This morning SolarCity and Tesla filed forms with U.S. regulators that set November 17 as the date for shareholders of both companies to vote on their merger. Following anti-trust approval in late August, this is the final step before the acquisition can go forward.
Of course, this is only if the acquisition is not stopped by shareholder lawsuits. Last month SolarCity revealed that no less than four lawsuits had been filed by shareholders, with some attempting to block the deal, and that number has since increased to seven. Delaware courts have since consolidated the suits, which Tesla has dismissed as without merit.
However, what cannot be dismissed is widespread skepticism. This is not your typical, clean acquisition, Mercom Capital CEO Raj Prabhu told pv magazine. People are asking: Is this is good deal, or is this a bailout?
One of the central questions is the wisdom of vertical integration. Elon Musk has maintained that the deal will provide benefit to both businesses, with the joint proxy statement declaring that Tesla and SolarCity both believe that this is an opportune time to combine in order to operate more efficiently and fully integrate our products, while providing customers with an aesthetically beautiful and simple one-stop solar and energy storage experience.

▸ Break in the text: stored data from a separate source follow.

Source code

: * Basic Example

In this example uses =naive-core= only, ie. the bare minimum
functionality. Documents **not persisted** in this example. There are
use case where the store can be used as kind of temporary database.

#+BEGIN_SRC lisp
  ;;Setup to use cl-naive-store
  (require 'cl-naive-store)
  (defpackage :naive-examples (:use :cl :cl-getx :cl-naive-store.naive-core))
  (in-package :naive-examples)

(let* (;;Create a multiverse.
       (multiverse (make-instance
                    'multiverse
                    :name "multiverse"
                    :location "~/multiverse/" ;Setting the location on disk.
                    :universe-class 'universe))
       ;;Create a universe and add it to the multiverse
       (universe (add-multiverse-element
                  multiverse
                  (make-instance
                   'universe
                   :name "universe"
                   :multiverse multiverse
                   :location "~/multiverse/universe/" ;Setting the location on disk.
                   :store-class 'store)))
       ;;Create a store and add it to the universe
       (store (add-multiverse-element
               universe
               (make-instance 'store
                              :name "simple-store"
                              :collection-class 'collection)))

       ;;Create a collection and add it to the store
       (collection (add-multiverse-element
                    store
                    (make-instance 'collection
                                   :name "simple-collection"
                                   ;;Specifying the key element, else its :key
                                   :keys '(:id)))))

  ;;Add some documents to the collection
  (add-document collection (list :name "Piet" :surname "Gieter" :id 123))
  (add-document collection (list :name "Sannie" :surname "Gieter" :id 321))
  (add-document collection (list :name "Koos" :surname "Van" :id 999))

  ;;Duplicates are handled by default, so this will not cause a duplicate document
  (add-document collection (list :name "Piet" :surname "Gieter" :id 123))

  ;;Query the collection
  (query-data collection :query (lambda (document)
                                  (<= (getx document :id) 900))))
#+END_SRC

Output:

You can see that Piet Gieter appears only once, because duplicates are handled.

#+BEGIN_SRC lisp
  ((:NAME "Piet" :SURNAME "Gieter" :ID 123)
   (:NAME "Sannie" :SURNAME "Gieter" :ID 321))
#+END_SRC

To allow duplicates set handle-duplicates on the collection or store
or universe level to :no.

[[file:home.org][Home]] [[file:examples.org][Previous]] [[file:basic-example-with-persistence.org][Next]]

However, observers have noted that the trend in many businesses for the past few decades has been towards specialization in one part of the value chain or area of technical expertise, and that vertical integration has been out of vogue since the 1980s.
Another concern is the large losses that SolarCity has been posting, as it continues to pursue growth at the expense of profitability.
A central aspect of the deal remains the same, in that SolarCity shareholders of note will receive one Tesla share for every 9 SolarCity shares they own. However as the value of Tesla stock has fallen, the 11 million shares which are set to be awarded are currently worth around $2.2 billion, down from $2.6 billion.